> _Explore the material_:
[A] In the RC4 assembly file notes, which two licenses is the module dual licensed under?
[B] Reproduce the entries word for word, from the line containing "шайбой,35 мм* ø 3 см" down to the last line of the entries, with both ends included. Omit the pictures.

> _Passage for review_:
↓↓↓
#14371: Add opensll to main repository
diff --git a/jni/openssl/crypto/rc4/asm/rc4-x86_64.pl b/jni/openssl/crypto/rc4/asm/rc4-x86_64.pl
new file mode 100755
index 0000000..d6eac20
--- /dev/null
+++ b/jni/openssl/crypto/rc4/asm/rc4-x86_64.pl
@@ -0,0 +1,676 @@
+#!/usr/bin/env perl
+#
+# ====================================================================
+# Written by Andy Polyakov <appro@fy.chalmers.se> for the OpenSSL
+# project. The module is, however, dual licensed under OpenSSL and
+# CRYPTOGAMS licenses depending on where you obtain it. For further
+# details see http://www.openssl.org/~appro/cryptogams/.
+# ====================================================================
+#
+# July 2004
+#
+# 2.22x RC4 tune-up:-) It should be noted though that my hand [as in
+# "hand-coded assembler"] doesn't stand for the whole improvement
+# coefficient. It turned out that eliminating RC4_CHAR from config
+# line results in ~40% improvement (yes, even for C implementation).
+# Presumably it has everything to do with AMD cache architecture and
+# RAW or whatever penalties. Once again! The module *requires* config
+# line *without* RC4_CHAR! As for coding "secret," I bet on partial
+# register arithmetics. For example instead of 'inc %r8; and $255,%r8'
+# I simply 'inc %r8b'. Even though optimization manual discourages
+# to operate on partial registers, it turned out to be the best bet.
+# At least for AMD... How IA32E would perform remains to be seen...
↑↑↑
> _Input data_:
↓↓↓
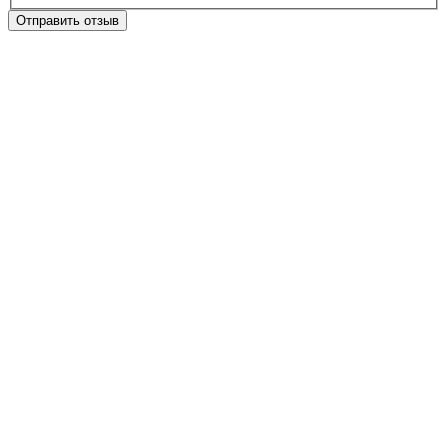
Отправить отзыв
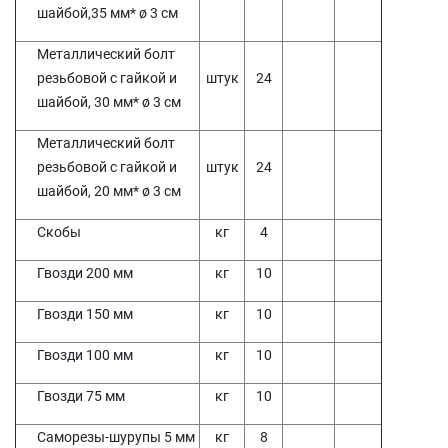
шайбой,35 мм* ø 3 см
Металлический болт
резьбовой с гайкой и
штук
24
шайбой, 30 мм* ø 3 см
Металлический болт
резьбовой с гайкой и
штук
24
шайбой, 20 мм* ø 3 см
Скобы
кг
4
Гвозди 200 мм
кг
10
Гвозди 150 мм
кг
10
Гвозди 100 мм
кг
10
Гвозди 75 мм
кг
10
Саморезы-шурупы 5 мм
кг
8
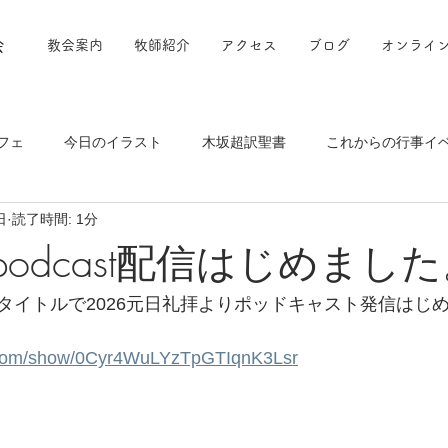
会
教会案内
牧師紹介
アクセス
ブログ
オンライ
フェ
今日のイラスト
木坂超訳聖書
これからの行事イ
日
読了時間: 1分
yでpodcast配信はじめまし
タイトルで2026元日礼拝よりポッドキャスト発信はじ
fy.com/show/0Cyr4WuLYzTpGTIqnK3Lsr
↑↑↑
> _Task-by-task solutions_:
[A] OpenSSL and CRYPTOGAMS.

[B]
шайбой,35 мм* ø 3 см
Металлический болт
резьбовой с гайкой и
штук
24
шайбой, 30 мм* ø 3 см
Металлический болт
резьбовой с гайкой и
штук
24
шайбой, 20 мм* ø 3 см
Скобы
кг
4
Гвозди 200 мм
кг
10
Гвозди 150 мм
кг
10
Гвозди 100 мм
кг
10
Гвозди 75 мм
кг
10
Саморезы-шурупы 5 мм
кг
8
会
教会案内
牧師紹介
アクセス
ブログ
オンライ
フェ
今日のイラスト
木坂超訳聖書
これからの行事イ
日
読了時間: 1分
yでpodcast配信はじめまし
タイトルで2026元日礼拝よりポッドキャスト発信はじ
fy.com/show/0Cyr4WuLYzTpGTIqnK3Lsr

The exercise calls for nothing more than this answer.